Assignment: Retype the items from their first line through the line containing "Achte darauf, dass", inclusive, keeping each line unchanged.

═════ Information supplied ═════

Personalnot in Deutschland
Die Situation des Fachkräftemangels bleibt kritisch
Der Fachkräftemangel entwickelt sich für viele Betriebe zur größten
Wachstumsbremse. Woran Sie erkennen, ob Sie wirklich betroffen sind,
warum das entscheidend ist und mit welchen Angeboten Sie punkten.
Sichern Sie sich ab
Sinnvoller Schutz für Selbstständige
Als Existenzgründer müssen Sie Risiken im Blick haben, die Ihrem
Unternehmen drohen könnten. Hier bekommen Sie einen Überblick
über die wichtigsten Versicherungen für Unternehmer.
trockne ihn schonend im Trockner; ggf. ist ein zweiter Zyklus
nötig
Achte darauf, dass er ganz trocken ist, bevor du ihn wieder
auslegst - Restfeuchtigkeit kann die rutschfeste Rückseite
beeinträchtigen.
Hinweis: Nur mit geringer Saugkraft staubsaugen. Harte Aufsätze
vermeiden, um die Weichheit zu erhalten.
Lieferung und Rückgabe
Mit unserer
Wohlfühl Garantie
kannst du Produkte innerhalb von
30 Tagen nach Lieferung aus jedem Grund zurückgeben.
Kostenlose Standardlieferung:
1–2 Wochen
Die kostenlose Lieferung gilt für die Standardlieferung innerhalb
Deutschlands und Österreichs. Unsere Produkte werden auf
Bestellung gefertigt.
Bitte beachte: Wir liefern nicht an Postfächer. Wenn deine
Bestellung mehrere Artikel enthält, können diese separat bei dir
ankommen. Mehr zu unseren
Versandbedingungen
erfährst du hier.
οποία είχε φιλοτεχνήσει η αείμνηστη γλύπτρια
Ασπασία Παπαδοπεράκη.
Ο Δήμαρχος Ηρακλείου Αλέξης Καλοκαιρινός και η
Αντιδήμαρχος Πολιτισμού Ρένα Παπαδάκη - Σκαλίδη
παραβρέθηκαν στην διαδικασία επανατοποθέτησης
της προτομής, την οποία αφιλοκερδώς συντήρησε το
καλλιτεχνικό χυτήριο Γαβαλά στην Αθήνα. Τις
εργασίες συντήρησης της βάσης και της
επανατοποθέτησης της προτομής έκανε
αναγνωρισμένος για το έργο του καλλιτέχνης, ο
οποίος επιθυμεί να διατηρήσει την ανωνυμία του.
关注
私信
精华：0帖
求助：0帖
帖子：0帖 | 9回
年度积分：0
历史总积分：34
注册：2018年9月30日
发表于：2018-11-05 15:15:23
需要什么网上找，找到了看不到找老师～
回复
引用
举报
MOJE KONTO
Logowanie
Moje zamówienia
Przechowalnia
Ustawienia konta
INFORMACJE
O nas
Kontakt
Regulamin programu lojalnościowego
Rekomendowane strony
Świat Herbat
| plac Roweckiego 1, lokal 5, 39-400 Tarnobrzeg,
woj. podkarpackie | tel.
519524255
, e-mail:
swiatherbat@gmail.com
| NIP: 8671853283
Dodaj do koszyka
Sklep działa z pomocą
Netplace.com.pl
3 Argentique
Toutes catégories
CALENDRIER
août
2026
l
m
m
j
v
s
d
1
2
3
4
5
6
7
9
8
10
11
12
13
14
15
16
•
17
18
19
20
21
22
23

═════

Your solution:
Personalnot in Deutschland
Die Situation des Fachkräftemangels bleibt kritisch
Der Fachkräftemangel entwickelt sich für viele Betriebe zur größten
Wachstumsbremse. Woran Sie erkennen, ob Sie wirklich betroffen sind,
warum das entscheidend ist und mit welchen Angeboten Sie punkten.
Sichern Sie sich ab
Sinnvoller Schutz für Selbstständige
Als Existenzgründer müssen Sie Risiken im Blick haben, die Ihrem
Unternehmen drohen könnten. Hier bekommen Sie einen Überblick
über die wichtigsten Versicherungen für Unternehmer.
trockne ihn schonend im Trockner; ggf. ist ein zweiter Zyklus
nötig
Achte darauf, dass er ganz trocken ist, bevor du ihn wieder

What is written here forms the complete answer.